# Given text:
# What kind of rock is this?



## TrickyT (Jun 17, 2013)

This image was put up by user Blairo1 a few years ago. I have tried to contact him but no luck.

It's the third post down here: viewtopic.php?nomobile=1&f=4&t=177546&start=15

The black background, small shellie set up. I love those rocks. Just what I am after. Any idea what they are?


----------



## JimA (Nov 7, 2009)

I always loved the look of that set up! No clue what it is so not much help. You might PM Pomi on here he might know. Just do a search for one of his post and go from there..


----------



## 4RSo (Aug 13, 2011)

I'm curious if it's one of the japanese scaping stones like ohko stone or seiryu stone.
Looks close to pictures online of ohko but i'm not sure 
and they're not cheap.


----------



## ratbones86 (Jun 29, 2012)

Pm the guy who posted the picture and ask him


----------



## 4RSo (Aug 13, 2011)

TrickyT said:


> I have tried to contact him but no luck.


----------



## anthraxx4200 (Aug 16, 2012)

# Dataset:
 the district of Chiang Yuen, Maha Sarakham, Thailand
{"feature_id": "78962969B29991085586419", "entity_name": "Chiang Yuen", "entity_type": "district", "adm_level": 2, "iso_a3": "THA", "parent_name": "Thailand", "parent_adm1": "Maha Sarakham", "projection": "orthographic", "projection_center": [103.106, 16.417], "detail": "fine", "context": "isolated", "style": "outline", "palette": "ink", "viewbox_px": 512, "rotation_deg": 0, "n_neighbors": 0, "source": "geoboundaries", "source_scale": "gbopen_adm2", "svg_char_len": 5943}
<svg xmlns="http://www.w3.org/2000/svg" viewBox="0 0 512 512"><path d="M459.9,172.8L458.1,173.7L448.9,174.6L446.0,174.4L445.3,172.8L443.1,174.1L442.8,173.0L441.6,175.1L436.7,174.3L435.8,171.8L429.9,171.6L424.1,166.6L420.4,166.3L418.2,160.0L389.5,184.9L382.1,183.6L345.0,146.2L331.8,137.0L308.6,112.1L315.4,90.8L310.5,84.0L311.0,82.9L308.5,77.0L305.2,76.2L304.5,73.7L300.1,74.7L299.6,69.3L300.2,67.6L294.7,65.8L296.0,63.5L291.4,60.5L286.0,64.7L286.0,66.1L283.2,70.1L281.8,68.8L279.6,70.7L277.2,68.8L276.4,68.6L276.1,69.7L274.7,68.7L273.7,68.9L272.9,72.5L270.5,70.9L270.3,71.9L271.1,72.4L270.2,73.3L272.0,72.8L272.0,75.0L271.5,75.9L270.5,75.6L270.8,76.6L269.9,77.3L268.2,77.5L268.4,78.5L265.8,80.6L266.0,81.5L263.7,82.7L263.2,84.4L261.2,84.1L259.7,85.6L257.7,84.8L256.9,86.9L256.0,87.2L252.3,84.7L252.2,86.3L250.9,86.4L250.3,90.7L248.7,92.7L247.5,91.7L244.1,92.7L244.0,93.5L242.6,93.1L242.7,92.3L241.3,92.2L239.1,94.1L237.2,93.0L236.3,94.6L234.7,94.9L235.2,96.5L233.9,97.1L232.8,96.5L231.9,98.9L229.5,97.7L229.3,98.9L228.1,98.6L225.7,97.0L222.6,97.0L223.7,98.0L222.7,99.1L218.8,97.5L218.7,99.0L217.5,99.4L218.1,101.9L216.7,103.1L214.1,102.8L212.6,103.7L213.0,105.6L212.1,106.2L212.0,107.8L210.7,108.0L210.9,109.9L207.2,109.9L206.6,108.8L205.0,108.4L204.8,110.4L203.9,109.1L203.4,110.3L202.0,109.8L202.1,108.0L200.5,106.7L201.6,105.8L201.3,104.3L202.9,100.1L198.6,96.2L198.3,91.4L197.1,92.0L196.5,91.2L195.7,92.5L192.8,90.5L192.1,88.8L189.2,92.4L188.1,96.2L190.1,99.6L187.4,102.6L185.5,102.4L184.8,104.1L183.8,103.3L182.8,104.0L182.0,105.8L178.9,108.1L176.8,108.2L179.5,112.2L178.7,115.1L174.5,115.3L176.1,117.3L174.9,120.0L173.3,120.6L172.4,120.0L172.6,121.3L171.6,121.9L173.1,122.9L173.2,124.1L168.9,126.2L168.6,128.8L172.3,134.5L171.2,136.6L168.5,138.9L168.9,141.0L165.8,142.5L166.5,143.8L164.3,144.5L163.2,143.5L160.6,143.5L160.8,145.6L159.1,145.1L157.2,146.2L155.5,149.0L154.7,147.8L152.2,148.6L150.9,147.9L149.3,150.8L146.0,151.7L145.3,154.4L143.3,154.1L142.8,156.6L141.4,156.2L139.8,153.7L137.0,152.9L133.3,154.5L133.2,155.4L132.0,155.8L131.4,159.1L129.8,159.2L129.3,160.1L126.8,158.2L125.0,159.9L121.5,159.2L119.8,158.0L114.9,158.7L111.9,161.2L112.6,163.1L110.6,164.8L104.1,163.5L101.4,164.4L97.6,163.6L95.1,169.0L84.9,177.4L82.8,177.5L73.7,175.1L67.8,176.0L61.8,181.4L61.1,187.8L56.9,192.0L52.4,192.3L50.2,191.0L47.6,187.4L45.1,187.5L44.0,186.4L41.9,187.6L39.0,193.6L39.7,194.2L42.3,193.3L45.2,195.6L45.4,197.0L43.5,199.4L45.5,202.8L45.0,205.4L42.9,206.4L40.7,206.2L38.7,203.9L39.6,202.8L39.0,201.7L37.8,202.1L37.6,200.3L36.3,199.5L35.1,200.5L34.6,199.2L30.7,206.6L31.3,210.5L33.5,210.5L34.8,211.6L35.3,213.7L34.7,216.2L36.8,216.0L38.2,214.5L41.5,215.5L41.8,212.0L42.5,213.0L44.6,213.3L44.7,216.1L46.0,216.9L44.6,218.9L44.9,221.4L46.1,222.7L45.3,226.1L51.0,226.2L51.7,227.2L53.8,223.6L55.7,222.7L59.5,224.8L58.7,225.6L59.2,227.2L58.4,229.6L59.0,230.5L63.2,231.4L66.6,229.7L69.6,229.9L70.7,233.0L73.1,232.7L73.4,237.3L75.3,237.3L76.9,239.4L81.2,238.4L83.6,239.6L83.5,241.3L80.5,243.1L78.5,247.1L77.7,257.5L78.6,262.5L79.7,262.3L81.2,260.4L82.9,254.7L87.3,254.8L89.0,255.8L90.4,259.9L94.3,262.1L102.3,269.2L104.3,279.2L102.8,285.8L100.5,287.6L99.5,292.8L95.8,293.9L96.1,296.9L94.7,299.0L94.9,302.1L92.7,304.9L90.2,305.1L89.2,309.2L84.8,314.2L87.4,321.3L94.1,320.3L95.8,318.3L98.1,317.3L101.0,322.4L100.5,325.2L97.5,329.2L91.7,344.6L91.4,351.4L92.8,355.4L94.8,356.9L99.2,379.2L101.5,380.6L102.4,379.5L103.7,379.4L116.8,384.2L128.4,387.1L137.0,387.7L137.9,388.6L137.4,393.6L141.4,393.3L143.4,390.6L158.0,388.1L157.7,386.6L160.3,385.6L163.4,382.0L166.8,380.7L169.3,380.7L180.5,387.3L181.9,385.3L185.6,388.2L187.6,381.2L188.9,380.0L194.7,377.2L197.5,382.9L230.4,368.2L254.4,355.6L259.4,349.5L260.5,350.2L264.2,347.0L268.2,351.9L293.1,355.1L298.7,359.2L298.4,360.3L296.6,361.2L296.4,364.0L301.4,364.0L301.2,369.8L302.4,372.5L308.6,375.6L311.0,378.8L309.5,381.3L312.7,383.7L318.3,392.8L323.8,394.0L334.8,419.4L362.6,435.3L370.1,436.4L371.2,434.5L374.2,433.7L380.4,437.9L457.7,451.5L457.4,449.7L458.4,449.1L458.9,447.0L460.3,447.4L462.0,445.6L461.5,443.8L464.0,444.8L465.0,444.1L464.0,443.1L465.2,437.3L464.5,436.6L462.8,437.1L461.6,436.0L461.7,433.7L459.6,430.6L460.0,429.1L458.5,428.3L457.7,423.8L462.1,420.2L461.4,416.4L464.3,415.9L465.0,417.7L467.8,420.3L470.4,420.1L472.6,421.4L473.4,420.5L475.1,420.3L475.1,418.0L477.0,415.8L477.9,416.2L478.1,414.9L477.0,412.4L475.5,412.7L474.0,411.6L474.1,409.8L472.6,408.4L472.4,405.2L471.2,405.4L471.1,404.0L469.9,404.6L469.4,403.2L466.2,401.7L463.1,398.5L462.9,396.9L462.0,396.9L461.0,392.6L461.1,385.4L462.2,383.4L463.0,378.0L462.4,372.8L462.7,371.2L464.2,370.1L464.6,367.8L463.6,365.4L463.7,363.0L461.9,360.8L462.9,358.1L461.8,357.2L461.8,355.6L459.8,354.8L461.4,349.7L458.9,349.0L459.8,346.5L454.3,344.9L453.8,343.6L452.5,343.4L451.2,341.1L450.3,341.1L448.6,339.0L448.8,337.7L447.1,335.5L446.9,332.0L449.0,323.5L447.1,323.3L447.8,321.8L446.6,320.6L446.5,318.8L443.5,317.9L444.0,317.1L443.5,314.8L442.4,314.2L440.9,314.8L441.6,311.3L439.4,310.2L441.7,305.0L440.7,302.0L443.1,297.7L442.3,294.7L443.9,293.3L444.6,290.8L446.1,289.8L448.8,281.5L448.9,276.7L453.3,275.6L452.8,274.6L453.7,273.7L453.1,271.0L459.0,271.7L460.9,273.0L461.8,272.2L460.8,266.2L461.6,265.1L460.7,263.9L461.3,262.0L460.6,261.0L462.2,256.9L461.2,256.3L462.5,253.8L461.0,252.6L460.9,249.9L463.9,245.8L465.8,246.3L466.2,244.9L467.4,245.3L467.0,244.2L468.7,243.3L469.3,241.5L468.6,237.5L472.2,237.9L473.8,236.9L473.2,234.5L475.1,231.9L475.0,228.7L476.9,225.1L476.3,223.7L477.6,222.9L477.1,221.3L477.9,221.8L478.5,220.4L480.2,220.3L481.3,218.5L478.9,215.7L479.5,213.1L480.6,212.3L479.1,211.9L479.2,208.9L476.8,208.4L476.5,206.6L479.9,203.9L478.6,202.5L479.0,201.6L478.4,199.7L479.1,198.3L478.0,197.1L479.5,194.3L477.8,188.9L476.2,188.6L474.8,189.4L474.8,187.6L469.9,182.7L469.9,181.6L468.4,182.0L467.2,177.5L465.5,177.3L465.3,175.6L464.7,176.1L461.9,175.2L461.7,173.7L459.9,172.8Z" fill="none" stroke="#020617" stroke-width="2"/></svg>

* * *

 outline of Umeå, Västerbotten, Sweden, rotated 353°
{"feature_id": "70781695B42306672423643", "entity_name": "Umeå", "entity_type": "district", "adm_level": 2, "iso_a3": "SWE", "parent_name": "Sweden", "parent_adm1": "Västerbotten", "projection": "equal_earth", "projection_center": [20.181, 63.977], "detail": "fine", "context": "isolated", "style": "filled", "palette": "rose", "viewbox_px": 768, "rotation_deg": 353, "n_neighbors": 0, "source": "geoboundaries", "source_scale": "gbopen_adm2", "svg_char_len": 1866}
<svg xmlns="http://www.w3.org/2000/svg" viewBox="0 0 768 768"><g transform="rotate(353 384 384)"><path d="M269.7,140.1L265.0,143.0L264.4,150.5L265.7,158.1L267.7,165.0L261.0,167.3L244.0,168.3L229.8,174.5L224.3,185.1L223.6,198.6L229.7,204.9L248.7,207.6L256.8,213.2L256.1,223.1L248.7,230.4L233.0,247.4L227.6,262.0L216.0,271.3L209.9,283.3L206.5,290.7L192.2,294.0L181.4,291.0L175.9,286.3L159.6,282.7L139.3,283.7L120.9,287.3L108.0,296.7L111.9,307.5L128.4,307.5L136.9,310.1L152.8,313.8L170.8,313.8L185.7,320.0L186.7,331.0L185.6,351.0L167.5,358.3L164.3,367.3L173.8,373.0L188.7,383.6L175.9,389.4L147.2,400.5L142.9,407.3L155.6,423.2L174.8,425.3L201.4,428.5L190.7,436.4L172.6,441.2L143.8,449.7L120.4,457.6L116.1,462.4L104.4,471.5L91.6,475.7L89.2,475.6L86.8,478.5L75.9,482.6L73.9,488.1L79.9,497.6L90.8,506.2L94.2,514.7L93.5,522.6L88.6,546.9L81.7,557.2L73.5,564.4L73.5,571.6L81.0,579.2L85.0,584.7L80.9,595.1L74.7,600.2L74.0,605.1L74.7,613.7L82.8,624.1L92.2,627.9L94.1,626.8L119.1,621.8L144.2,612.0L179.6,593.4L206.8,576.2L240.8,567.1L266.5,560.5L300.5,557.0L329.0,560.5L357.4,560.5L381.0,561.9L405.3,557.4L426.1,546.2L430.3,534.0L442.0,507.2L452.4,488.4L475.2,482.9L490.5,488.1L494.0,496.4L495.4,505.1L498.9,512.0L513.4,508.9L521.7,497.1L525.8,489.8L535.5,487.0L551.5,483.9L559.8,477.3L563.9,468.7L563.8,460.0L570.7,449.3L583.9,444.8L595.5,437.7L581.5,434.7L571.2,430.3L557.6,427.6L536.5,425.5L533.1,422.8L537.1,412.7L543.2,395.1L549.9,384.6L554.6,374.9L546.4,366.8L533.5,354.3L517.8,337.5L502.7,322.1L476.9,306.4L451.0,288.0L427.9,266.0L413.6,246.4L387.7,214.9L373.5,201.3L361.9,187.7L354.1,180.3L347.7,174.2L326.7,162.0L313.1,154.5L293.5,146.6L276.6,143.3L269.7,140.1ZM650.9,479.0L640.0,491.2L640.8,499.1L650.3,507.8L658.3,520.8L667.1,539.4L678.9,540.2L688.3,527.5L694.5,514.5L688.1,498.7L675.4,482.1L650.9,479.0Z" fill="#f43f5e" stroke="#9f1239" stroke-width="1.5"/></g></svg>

# Instruction A:
From the rock identification thread, list every distinct username that appears as a post header, giving each name only once.
# Instruction B:
Please continue the rock identification thread from where it stops.

# Task output A:
TrickyT, JimA, 4RSo, ratbones86, anthraxx4200

# Task output B:
it looks like some kind of limestone at first glance, but all that erosion thats taken place on it makes me lean towards a sandstone of some sort. if it is indeed a sandstone try looking up some landscape stores across the lower portion of the country (new mexico, arizona, utah, nevada, etc.) if that search proves fruitless, take a look at some of the more exotic stones available on the japanese market. im sure you will find it there, albeit at a much higher cost. just dont be afraid to call some of these places and see what hits the fan. i was in a similar situation a few years back with finding lace rock. long story short after 5-6 calls down the chain i got forwarded to a guy about an hour away that brings the stuff in by the ton. got to pick over some of the best rock *** ever seen before fish stores even get their hands on it. GL to ya! plz post on here if you manage to find it.


----------



## notchback65 (Apr 3, 2013)

*I think it might be dragon stone *


----------



## notchback65 (Apr 3, 2013)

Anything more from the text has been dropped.